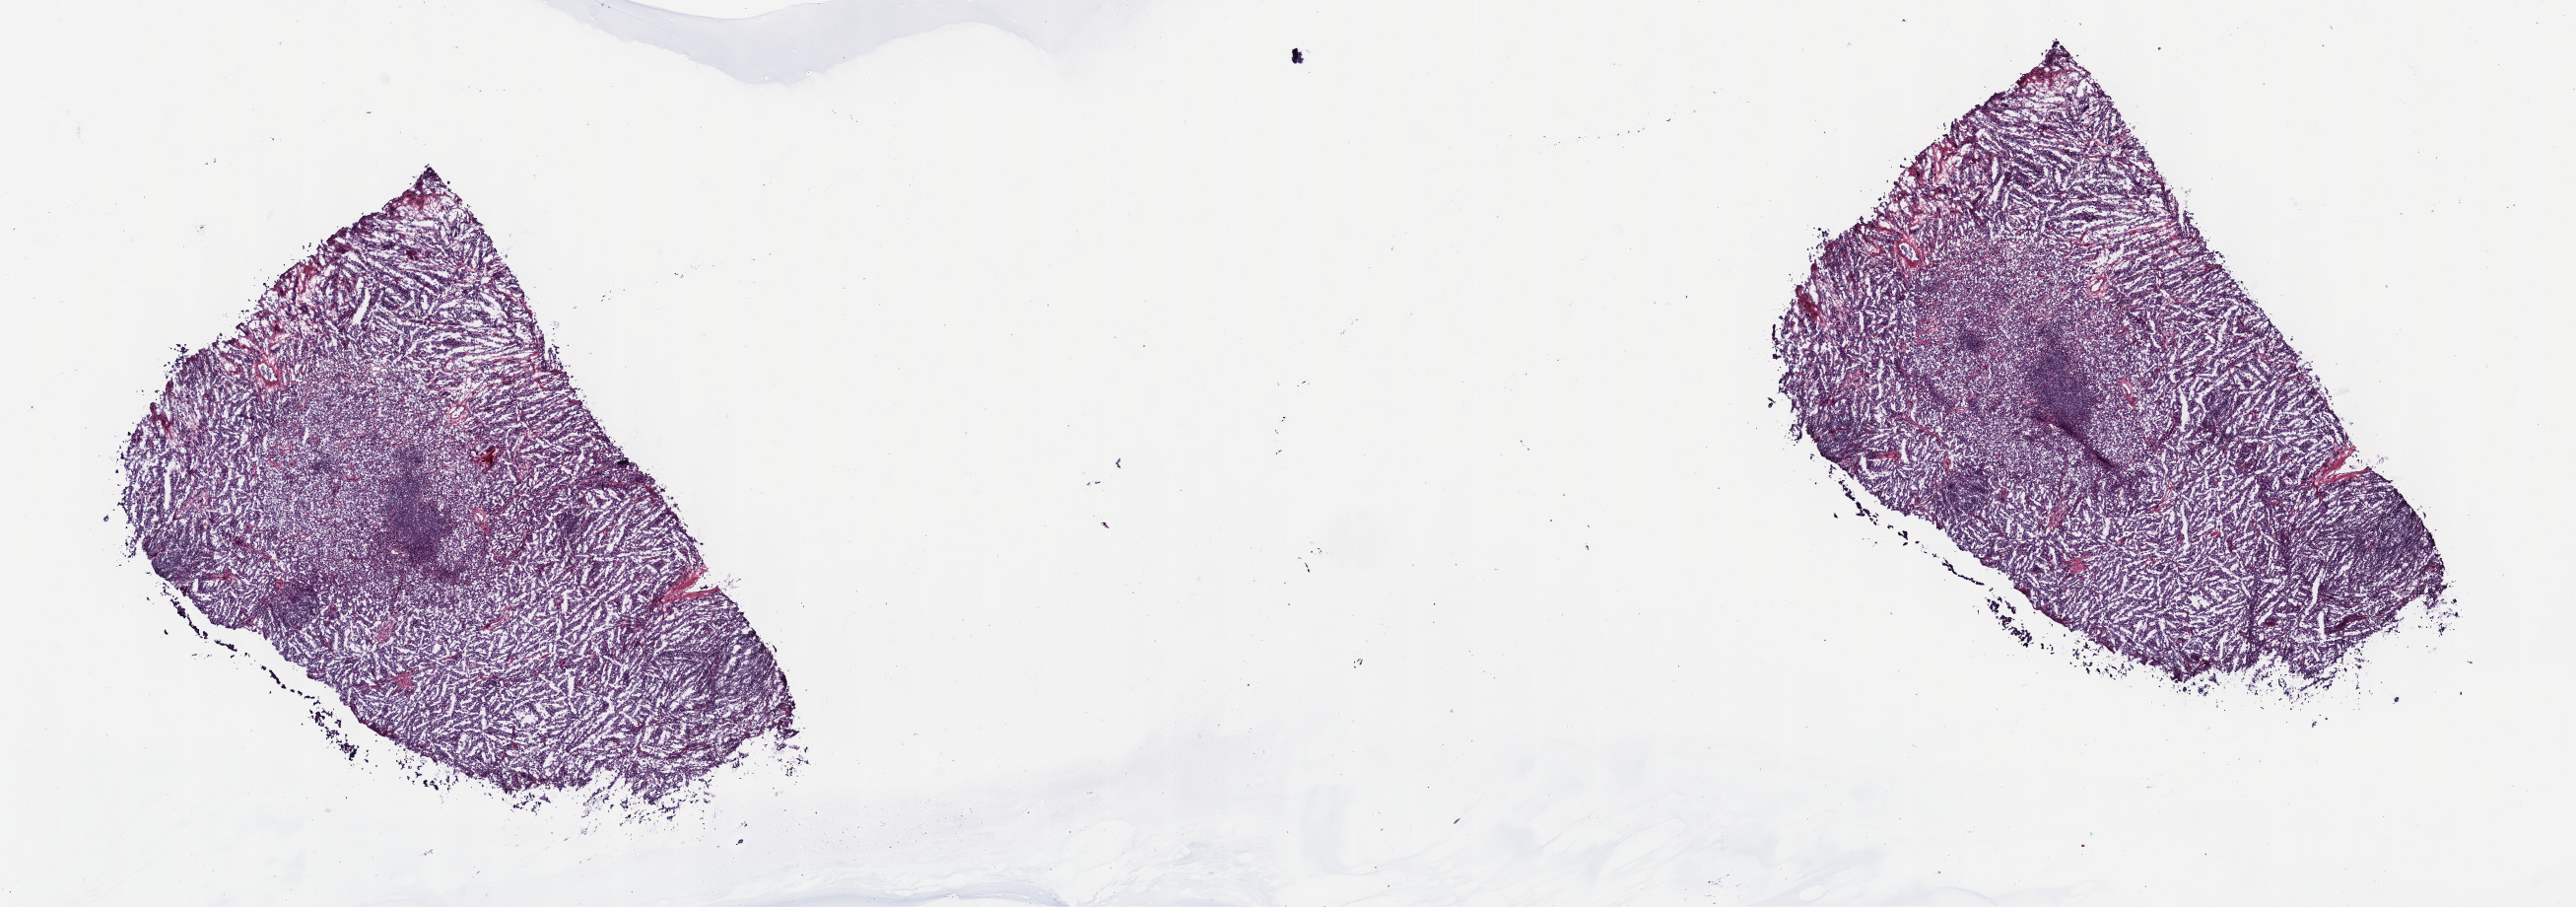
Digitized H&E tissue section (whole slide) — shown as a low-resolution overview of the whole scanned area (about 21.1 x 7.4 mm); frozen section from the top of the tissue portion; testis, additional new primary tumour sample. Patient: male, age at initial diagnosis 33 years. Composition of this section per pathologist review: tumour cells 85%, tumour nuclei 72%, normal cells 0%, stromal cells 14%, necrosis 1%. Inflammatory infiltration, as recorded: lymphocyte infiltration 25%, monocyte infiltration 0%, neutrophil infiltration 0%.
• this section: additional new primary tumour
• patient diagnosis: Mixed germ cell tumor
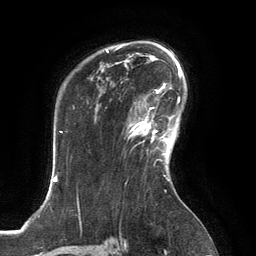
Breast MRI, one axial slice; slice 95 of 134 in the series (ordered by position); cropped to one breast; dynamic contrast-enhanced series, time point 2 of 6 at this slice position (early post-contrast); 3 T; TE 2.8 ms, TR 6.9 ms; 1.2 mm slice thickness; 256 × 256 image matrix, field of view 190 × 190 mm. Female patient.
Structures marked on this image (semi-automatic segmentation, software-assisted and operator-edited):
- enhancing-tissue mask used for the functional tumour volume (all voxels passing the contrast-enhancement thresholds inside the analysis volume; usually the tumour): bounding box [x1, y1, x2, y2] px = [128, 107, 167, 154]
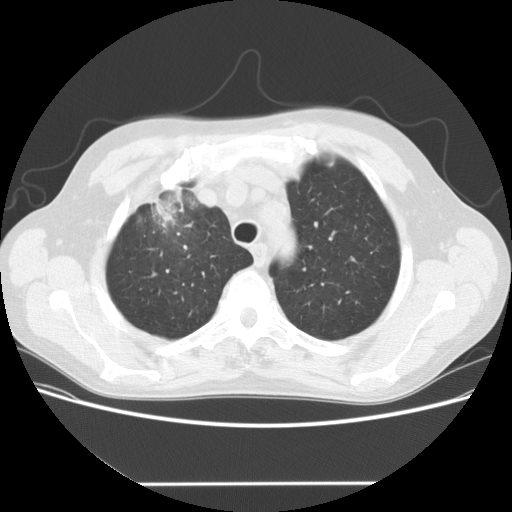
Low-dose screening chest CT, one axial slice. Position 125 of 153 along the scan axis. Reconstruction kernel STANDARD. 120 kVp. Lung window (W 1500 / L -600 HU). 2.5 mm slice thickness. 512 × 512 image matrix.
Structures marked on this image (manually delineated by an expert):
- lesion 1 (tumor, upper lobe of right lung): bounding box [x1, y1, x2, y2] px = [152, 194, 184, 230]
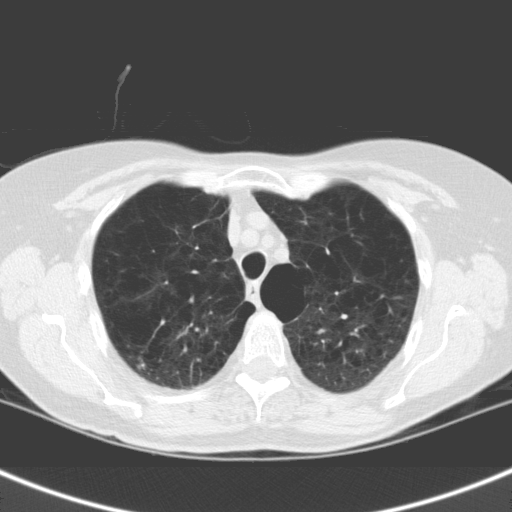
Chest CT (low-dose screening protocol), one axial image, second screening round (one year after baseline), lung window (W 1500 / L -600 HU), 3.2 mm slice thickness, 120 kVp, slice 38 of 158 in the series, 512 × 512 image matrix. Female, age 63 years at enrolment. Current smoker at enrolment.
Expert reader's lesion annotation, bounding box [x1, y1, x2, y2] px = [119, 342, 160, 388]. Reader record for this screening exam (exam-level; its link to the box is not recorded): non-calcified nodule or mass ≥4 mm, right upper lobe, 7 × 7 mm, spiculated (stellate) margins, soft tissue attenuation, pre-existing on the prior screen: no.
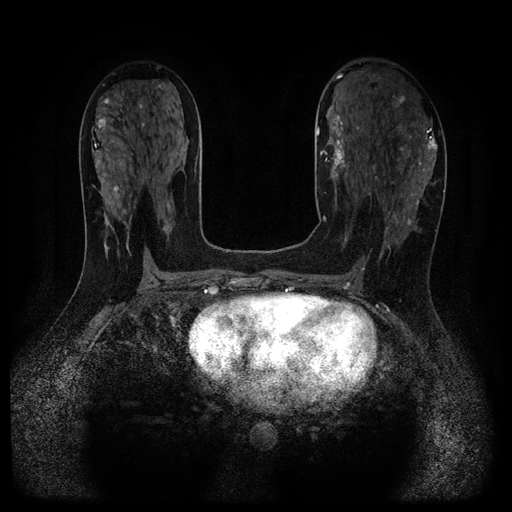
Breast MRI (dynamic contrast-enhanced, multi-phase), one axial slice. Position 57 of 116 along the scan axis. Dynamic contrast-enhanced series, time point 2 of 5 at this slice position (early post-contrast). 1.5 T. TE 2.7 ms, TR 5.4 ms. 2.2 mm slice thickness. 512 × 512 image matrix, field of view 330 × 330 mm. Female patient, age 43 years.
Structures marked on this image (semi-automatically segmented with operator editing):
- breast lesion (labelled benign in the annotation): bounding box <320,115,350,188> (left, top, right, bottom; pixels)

______________________________

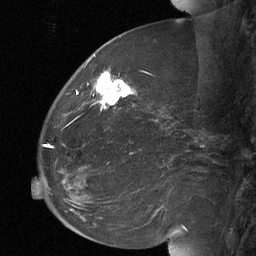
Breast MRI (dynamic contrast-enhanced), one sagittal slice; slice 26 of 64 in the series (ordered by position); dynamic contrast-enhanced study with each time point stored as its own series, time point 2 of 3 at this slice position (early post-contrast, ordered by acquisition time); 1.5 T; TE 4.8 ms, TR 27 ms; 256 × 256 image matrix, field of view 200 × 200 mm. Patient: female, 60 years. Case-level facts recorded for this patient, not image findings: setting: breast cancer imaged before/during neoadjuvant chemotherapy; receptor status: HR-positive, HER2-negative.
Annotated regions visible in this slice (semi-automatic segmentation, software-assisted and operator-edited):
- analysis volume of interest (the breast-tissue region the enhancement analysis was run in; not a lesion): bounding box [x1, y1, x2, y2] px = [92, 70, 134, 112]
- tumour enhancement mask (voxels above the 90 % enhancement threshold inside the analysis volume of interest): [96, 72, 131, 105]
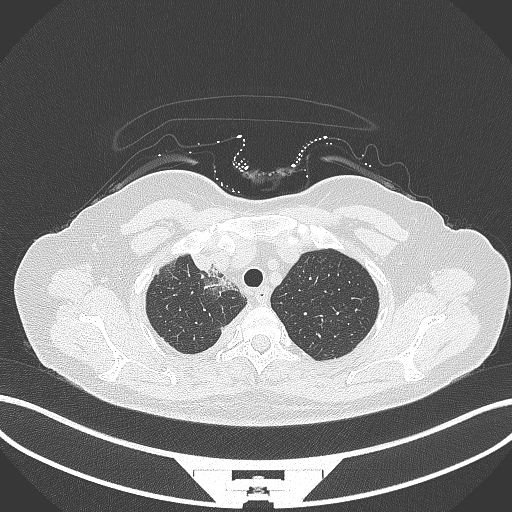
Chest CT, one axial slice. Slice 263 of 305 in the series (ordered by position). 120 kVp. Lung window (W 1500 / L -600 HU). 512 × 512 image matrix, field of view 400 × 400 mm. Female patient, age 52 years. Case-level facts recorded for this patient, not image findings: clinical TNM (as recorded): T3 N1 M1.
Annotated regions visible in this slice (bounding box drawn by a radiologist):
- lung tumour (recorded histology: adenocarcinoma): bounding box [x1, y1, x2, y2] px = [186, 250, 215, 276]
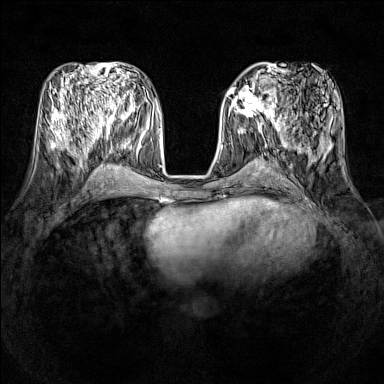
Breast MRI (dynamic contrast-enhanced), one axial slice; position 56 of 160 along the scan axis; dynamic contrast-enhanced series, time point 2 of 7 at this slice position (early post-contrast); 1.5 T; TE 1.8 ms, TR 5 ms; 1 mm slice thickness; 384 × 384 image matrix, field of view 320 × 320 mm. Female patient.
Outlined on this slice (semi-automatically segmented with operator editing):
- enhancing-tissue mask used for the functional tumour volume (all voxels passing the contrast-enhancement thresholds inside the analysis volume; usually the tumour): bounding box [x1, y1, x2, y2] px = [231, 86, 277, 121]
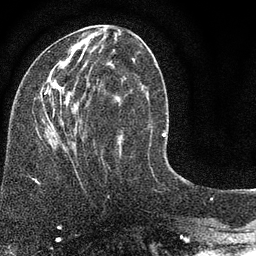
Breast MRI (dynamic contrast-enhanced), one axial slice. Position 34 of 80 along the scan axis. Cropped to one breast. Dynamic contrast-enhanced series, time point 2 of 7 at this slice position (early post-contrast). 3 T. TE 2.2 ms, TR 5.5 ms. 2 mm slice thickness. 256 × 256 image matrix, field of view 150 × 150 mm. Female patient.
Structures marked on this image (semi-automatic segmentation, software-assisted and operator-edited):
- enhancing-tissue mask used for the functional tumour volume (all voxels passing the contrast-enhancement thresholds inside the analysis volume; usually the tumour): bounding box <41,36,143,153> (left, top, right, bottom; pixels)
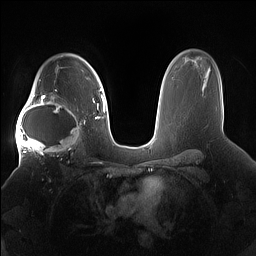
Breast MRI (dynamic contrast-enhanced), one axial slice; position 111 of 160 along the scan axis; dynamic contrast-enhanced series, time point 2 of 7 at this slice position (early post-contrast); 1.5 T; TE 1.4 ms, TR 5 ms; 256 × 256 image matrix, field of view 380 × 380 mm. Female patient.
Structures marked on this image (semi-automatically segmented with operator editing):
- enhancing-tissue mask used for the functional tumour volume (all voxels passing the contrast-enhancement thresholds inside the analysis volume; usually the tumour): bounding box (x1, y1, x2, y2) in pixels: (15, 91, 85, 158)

______________________________

Spot the lines above that mention "tumor" and copy them.

• patient diagnosis: Mixed germ cell tumor
- lesion 1 (tumor, upper lobe of right lung): bounding box [x1, y1, x2, y2] px = [152, 194, 184, 230]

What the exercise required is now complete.